About 200 to 300 women, men and children gathered at the legislature lawn Saturday morning to send the message that women and marginalized groups are still fighting for an equitable society.
The fourth annual Victoria Women’s March was one of more than a dozen taking place across the country. This year’s demonstration emphasized the fact that Indigenous peoples face higher rates of violence and discrimination.
The annual January demonstrations were sparked by the inauguration of U.S. President Donald Trump in January 2017. Hundreds of thousands of people attended the first women’s march in Washington, D.C., on Jan. 21, 2017 — one day after Trump took office — to protest the president, who has bragged about using his star power to grope women without their consent.
Thousands attended the first march in Victoria in January 2017, fuelled by anger and fear over Trump’s election.
The group was noticeably smaller this year, with between 200 to 300 people marching on Government Street from the legislature to Centennial Square, but organizers and marchers said passion was out in full force.
While marches in the U.S. are more about protesting Trump, Victoria’s event highlighted Canadian issues such as missing and murdered Indigenous women and girls.
Tara Lee brought her four-year-old daughter to the event to show her that women can do anything.
“My daughter once said to me: ‘Only boys can be bosses,’ and I have no idea where she got that from.
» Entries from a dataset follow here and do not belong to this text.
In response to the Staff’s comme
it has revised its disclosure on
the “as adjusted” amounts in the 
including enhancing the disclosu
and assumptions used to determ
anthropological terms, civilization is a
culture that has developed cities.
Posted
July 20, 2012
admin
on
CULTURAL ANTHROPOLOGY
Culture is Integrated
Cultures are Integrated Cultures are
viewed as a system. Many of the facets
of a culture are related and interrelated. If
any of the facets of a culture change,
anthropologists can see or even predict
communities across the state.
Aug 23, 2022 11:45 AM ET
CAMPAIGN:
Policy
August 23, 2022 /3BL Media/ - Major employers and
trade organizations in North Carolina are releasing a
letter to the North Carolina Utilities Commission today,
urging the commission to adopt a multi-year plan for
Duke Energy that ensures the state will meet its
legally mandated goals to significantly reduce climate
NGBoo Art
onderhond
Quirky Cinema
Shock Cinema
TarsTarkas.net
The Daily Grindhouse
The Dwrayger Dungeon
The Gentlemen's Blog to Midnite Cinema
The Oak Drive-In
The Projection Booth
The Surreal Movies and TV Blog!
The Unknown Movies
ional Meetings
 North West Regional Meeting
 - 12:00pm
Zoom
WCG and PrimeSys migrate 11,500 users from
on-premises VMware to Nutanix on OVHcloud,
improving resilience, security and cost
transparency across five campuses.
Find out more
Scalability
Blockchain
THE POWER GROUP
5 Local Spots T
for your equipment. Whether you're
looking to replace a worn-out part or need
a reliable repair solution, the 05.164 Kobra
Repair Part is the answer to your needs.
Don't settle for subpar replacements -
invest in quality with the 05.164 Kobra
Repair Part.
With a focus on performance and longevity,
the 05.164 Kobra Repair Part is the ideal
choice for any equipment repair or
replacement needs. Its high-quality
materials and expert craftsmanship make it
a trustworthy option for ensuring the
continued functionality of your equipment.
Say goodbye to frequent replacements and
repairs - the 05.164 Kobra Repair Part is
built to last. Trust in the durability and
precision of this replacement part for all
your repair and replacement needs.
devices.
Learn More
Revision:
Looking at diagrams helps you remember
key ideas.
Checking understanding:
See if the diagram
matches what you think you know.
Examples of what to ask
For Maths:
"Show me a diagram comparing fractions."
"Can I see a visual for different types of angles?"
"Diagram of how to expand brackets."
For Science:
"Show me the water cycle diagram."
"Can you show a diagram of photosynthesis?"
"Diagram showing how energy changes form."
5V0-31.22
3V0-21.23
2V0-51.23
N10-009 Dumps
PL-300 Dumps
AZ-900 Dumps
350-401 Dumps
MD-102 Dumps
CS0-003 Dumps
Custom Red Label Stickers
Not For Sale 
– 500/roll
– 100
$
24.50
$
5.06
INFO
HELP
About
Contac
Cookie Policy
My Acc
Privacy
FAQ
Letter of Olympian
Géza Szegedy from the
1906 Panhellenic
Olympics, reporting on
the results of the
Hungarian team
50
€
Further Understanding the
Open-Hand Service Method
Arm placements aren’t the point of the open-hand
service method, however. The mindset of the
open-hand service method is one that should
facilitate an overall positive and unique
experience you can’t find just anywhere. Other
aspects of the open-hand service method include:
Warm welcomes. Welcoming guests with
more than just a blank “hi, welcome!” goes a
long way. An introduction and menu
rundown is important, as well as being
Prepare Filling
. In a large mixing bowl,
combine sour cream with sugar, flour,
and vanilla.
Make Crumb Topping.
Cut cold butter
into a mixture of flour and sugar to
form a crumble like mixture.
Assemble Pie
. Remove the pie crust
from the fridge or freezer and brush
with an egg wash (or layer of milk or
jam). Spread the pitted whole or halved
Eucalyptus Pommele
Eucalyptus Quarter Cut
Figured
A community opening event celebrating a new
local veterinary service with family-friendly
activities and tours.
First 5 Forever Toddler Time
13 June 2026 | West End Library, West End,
So we’ve been talking about how boys and girls are equal in our country. We’re here to experience that,” Lee said.
Dagmar Schroeder, 76, marched because she thinks it’s important to support the fight for equality. She and her friend Cory Greenlees travelled to Seattle for the march in 2017.
“We wanted to be here again today, as it’s just as much necessary now as it was then for women to speak out and to bring the issues that especially pertain to women to the fore,” Greenlees said.
Members of Access B.C., a Victoria-based grassroots campaign to bring free prescription contraception to all British Columbians, were at Centennial Square encouraging people to write letters to their MLAs on the issue.
The group is calling on the government to ensure the 2020 budget includes provisions to provide prescription contraception at no cost.
“If you’re a fiscal conservative, this saves the government $90 million. If you want to fight for equality, this increases equality. If you care about maternal health — which you should — this does that too. It’s a no-brainer,” said campaign chair Teale Phelps Bondaroff.